**Task statement:**
All of the entries below should be returned verbatim, apart from the pictures.

---------- Records for this exercise

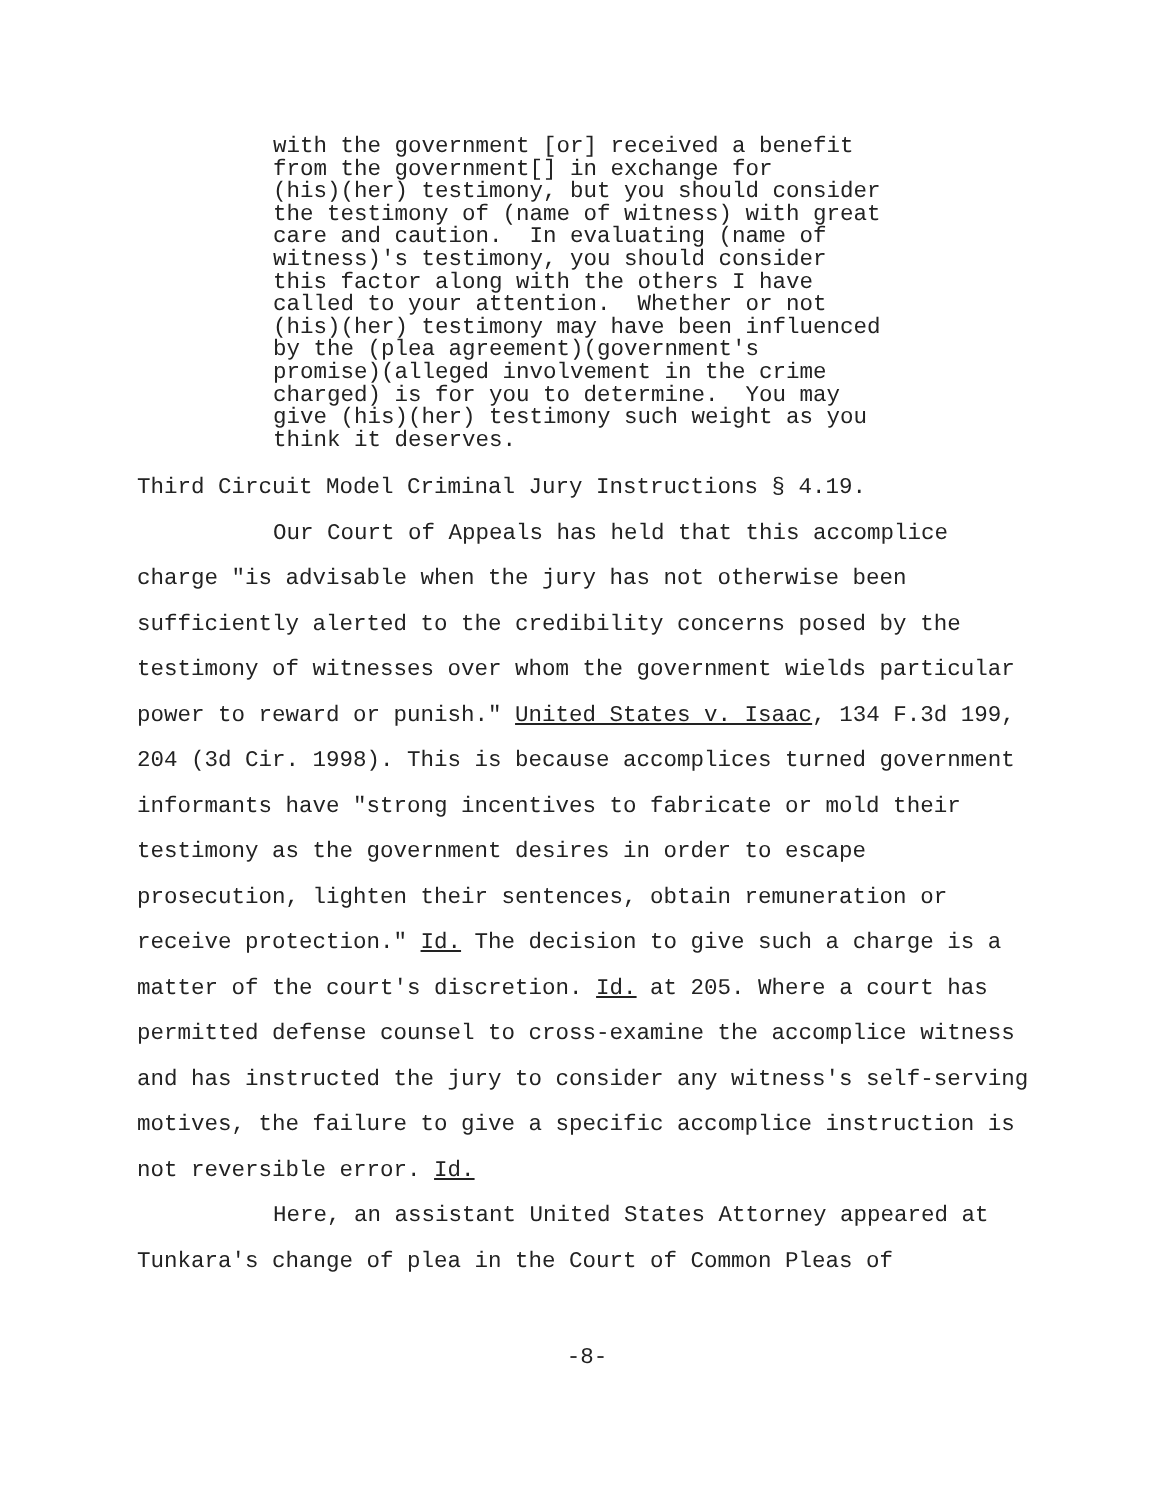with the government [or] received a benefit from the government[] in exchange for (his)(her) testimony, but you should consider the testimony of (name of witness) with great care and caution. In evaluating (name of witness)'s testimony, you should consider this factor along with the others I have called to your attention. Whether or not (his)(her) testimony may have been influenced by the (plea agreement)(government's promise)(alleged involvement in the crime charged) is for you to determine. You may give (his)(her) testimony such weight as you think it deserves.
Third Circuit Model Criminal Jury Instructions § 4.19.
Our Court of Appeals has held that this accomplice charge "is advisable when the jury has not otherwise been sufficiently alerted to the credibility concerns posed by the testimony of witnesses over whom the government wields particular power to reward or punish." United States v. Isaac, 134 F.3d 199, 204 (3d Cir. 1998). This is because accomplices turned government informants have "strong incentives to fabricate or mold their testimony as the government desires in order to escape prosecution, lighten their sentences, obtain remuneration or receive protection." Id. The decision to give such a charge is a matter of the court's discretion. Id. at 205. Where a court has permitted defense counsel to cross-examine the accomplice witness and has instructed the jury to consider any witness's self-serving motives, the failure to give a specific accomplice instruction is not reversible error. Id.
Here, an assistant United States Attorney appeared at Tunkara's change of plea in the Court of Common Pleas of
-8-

--------------------

**Task response:**
with the government [or] received a benefit from the government[] in exchange for (his)(her) testimony, but you should consider the testimony of (name of witness) with great care and caution. In evaluating (name of witness)'s testimony, you should consider this factor along with the others I have called to your attention. Whether or not (his)(her) testimony may have been influenced by the (plea agreement)(government's promise)(alleged involvement in the crime charged) is for you to determine. You may give (his)(her) testimony such weight as you think it deserves.
Third Circuit Model Criminal Jury Instructions § 4.19.
Our Court of Appeals has held that this accomplice charge "is advisable when the jury has not otherwise been sufficiently alerted to the credibility concerns posed by the testimony of witnesses over whom the government wields particular power to reward or punish." United States v. Isaac, 134 F.3d 199, 204 (3d Cir. 1998). This is because accomplices turned government informants have "strong incentives to fabricate or mold their testimony as the government desires in order to escape prosecution, lighten their sentences, obtain remuneration or receive protection." Id. The decision to give such a charge is a matter of the court's discretion. Id. at 205. Where a court has permitted defense counsel to cross-examine the accomplice witness and has instructed the jury to consider any witness's self-serving motives, the failure to give a specific accomplice instruction is not reversible error. Id.
Here, an assistant United States Attorney appeared at Tunkara's change of plea in the Court of Common Pleas of
-8-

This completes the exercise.